[
https://issues.apache.org/jira/browse/GIRAPH-214?page=com.atlassian.jira.plugin.system.issuetabpanels:comment-tabpanel&focusedCommentId=13401176#comment-13401176
]
Eli Reisman commented on GIRAPH-214:
------------------------------------
Looked at the HiveConf, thats a much cleaner solution, could refactor to
emulate that somewhat, but the way the conf stuff is accessed in Giraph is kind
of all over the place and not entirely uniform in style.
Again, my approach was to be pretty basic and just get the stuff out of the
GiraphJob and try to encapsulate it in a very basic way. once the next patch is
up, it will work and would represent a first step, from which I think a
discussion is warranted as to what we really want it to look like and how it
should be referenced, and how references to it should be obtained in the code
that uses it. Then more dramatic steps to really clean up and homogenize the
API and/or access patterns could be put in place. Any advice/ideas?
It does seem like a lot of different modules get access to the conf and use it
in different ways. Could a single per-node (per-JVM) static instance that is
reachable by anyone be better? Is there something about the original Hadoop
Configuration object that makes this too unwieldy? Seems like everyone and his
uncle has access to this thing as it is anyway and not everyone comes by that
access in the same way. maybe trading easy (very public, static utility class)
access for clarity in the code is a good trade?
I'm very open to suggestions at this point before I log a bunch more time
pursuing a direction that may or may not appeal to everyone else.
> GiraphJob should have configuration split out of it to be cleaner (GiraphConf)
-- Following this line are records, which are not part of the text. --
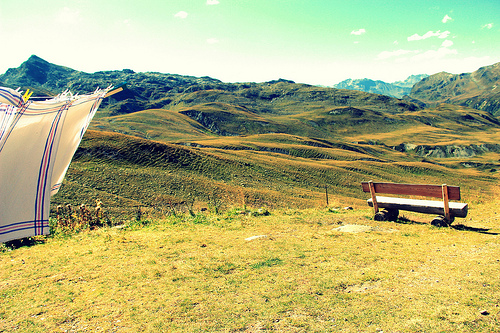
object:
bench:
[361, 180, 467, 227]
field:
[0, 201, 499, 331]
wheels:
[371, 204, 397, 221]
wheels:
[431, 212, 454, 227]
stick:
[369, 181, 379, 217]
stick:
[442, 183, 451, 223]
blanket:
[1, 86, 106, 245]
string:
[28, 95, 57, 99]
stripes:
[1, 219, 51, 234]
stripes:
[1, 89, 24, 107]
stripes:
[21, 105, 68, 115]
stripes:
[34, 99, 67, 232]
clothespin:
[22, 86, 35, 105]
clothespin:
[99, 86, 123, 101]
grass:
[0, 209, 498, 331]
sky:
[1, 1, 497, 68]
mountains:
[2, 53, 499, 111]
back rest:
[360, 180, 460, 199]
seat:
[367, 196, 468, 218]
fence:
[53, 201, 199, 231]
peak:
[24, 55, 49, 70]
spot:
[329, 223, 372, 237]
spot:
[242, 234, 267, 242]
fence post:
[323, 184, 329, 205]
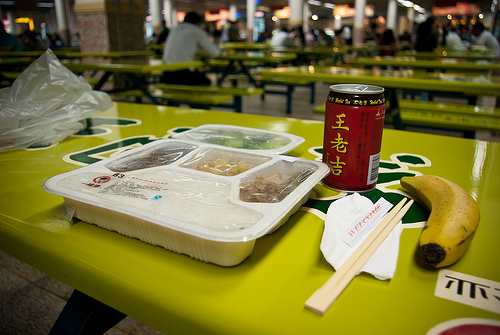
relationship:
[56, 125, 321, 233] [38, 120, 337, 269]
dinner in container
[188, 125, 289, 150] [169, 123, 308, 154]
side dish in tray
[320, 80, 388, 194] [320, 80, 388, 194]
beverage in beverage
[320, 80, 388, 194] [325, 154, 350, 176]
beverage has chinese characters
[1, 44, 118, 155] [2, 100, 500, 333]
bag on cafeteria table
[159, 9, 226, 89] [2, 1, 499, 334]
man in food court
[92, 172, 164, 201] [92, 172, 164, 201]
heating instructions has heating instructions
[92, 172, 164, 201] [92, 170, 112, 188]
heating instructions has warning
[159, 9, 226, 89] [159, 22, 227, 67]
man wears shirt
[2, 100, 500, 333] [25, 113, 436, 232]
cafeteria table has green writing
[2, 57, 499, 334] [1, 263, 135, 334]
floor has tile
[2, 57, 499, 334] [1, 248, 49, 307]
floor has tile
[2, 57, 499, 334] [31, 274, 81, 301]
floor has tile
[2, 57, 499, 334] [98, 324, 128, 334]
floor has tile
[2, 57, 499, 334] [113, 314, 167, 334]
floor has tile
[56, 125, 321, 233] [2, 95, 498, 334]
dinner on cafeteria table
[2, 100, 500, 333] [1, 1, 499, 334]
cafeteria table in cafeteria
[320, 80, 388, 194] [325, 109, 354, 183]
beverage has chinese characters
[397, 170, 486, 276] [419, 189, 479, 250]
banana has brown specks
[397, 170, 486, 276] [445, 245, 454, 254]
banana has brown speck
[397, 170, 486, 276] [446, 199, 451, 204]
banana has brown speck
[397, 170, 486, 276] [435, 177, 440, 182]
banana has brown speck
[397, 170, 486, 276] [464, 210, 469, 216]
banana has brown speck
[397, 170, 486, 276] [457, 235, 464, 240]
banana has brown speck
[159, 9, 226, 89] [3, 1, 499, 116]
man in background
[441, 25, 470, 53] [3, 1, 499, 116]
man in background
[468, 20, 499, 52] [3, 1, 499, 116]
man in background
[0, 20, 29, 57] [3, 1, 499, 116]
man in background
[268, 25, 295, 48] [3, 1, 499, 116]
man in background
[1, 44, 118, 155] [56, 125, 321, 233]
bag beside dinner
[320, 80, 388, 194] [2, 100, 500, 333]
beverage on cafeteria table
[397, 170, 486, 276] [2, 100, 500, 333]
banana on cafeteria table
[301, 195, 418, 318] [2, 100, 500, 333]
chopsticks on cafeteria table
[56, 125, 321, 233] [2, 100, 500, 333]
dinner on cafeteria table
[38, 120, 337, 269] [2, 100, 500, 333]
container on cafeteria table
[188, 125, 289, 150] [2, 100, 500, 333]
side dish on cafeteria table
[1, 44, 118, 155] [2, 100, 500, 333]
plastic on cafeteria table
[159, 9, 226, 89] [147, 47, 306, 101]
man at table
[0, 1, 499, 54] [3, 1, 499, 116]
group in background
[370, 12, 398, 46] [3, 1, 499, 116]
person in background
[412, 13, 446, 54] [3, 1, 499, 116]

> ------------------------------------------------------------------------------
>
> Key: GIRAPH-214
> URL: https://issues.apache.org/jira/browse/GIRAPH-214
> Project: Giraph
> Issue Type: Bug
> Reporter: Avery Ching
> Assignee: Eli Reisman
> Priority: Minor
> Attachments: GIRAPH-214-1.patch
>
>
> Currently all the configuration for Giraph is part of GiraphJob, making
> things messy for GiraphJob.
> It would be better if we added a GiraphConf (similar to Hive) that is
> responsible for handling configuration of the Job.
> i.e.
> public class GiraphJob extends Configuration....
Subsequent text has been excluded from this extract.